その前には、湯気の立つマグカップがふたつ。近くの給湯室で作ってきた、ハーブティーの香りがかすかに漂っていた。
「本当。でも……濃かった。一生分くらい緊張したかも」
澪が笑うと、その微笑みにあかねの心がふわりとほどける。
「さっきは……ありがとう。あのとき、澪がかばってくれなかったら、私、泣いてたかも」
「泣いていいと思うよ。ここに来るまではさ、泣いて、笑って、傷ついて、ぶつかって――それの繰り返しなんだろうなって、覚悟してたけど……いざ目の前でああいう“洗礼”受けると、さすがにきついね」
「うん……でも、やっぱり、私ここに来られてよかった。やっとスタート地点に立てたって感じがするんだ」
あかねの目がまっすぐ、天井を見つめていた。澪も、ゆっくりとその視線をたどり、同じ方向を見た。
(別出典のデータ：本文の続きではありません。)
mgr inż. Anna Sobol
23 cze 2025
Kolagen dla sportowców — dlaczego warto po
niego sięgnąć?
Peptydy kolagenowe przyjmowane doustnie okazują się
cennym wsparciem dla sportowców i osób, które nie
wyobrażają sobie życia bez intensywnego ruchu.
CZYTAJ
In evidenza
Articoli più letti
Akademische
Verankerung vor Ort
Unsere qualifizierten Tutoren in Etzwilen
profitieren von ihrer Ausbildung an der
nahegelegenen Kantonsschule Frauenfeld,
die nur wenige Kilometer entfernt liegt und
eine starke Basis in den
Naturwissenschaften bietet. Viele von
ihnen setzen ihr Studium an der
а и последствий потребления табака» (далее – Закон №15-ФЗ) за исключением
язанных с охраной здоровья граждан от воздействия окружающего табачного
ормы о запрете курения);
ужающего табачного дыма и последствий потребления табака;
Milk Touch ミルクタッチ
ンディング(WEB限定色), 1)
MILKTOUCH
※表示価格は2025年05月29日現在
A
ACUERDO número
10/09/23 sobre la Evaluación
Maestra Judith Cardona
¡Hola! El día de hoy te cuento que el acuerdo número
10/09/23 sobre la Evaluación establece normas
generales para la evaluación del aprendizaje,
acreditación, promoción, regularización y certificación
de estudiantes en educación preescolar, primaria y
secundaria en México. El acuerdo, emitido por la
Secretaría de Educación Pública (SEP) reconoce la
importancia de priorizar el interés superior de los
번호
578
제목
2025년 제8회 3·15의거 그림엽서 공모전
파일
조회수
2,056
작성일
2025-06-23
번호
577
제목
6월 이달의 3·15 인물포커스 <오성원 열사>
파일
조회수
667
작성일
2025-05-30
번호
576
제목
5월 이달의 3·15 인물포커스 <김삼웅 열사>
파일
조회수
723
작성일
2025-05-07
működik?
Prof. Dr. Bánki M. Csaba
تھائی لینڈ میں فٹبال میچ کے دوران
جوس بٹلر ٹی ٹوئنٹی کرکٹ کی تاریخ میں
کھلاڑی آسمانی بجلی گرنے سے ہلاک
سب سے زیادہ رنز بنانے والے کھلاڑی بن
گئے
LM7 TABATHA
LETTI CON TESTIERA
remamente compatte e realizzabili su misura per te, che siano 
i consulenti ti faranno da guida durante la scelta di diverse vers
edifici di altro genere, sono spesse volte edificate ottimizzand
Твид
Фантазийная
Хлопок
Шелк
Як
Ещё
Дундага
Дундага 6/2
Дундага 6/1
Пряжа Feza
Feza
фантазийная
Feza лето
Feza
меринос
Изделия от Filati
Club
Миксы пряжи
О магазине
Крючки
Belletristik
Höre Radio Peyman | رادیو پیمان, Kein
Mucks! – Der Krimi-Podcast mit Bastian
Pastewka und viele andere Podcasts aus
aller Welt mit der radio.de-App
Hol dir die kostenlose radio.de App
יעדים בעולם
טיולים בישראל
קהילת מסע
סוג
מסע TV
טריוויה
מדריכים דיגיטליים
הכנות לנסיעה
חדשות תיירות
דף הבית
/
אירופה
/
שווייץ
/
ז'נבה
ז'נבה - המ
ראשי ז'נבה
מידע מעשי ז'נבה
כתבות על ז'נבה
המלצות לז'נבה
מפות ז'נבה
天井の先にあるもの――それは、彼女たちがいつか立つであろう「大舞台」だった。
「トップスターか……」
「ん?」
「私も、目指してる。男役で、いつか“誰よりも格好いい”存在になりたい。……でもね、男役ってだけで、まだみんな私のこと、変に見てる。娘役っぽい見た目だって、よく言われるし」
「……澪は、すごく綺麗だよ」
「ありがとう。でも……その“綺麗”が、足かせになることもあるんだ。自分で“男役として生きる”って決めたのに、どこかで女役の線も見られて、まだふわふわしてる。――今日、エリカさんにも見られてた。あの人、目が鋭くて……ちょっと怖いくらい」
「エリカ……なんていうか、ザ男役っていう感じだよね。オーラが違うっていうか。」
言いながら、あかねは自分の両手をじっと見つめた。
「だけど、負けたくない。……私、舞台に立ちたい。お客さんを心から夢中にさせるような、“本物の男役”になりたい」
あかねの言葉に、澪の心が小さく震えた。
「……私も、頑張る。誰にも言ってなかったけど、あかねには、言っておくね」
「ん?」
「ここで、トップスターになる。例えどんなに泣いても、悔しくても、逃げ出したくなっても。私は絶対、この場所で生き抜く」
その目には、昼間には見られなかった強さがあった。
あかねはしばらく黙ったまま天井を見ていた。そしてゆっくりと起き上がり、片手を澪に差し出した。
「じゃあ、誓おうか。ふたりでこの世界を、生きていくって」
澪は一瞬、驚いたような顔をしたが、すぐにその手を握った。
「……うん」
手のひらから、ほんのりと温かさが伝わる。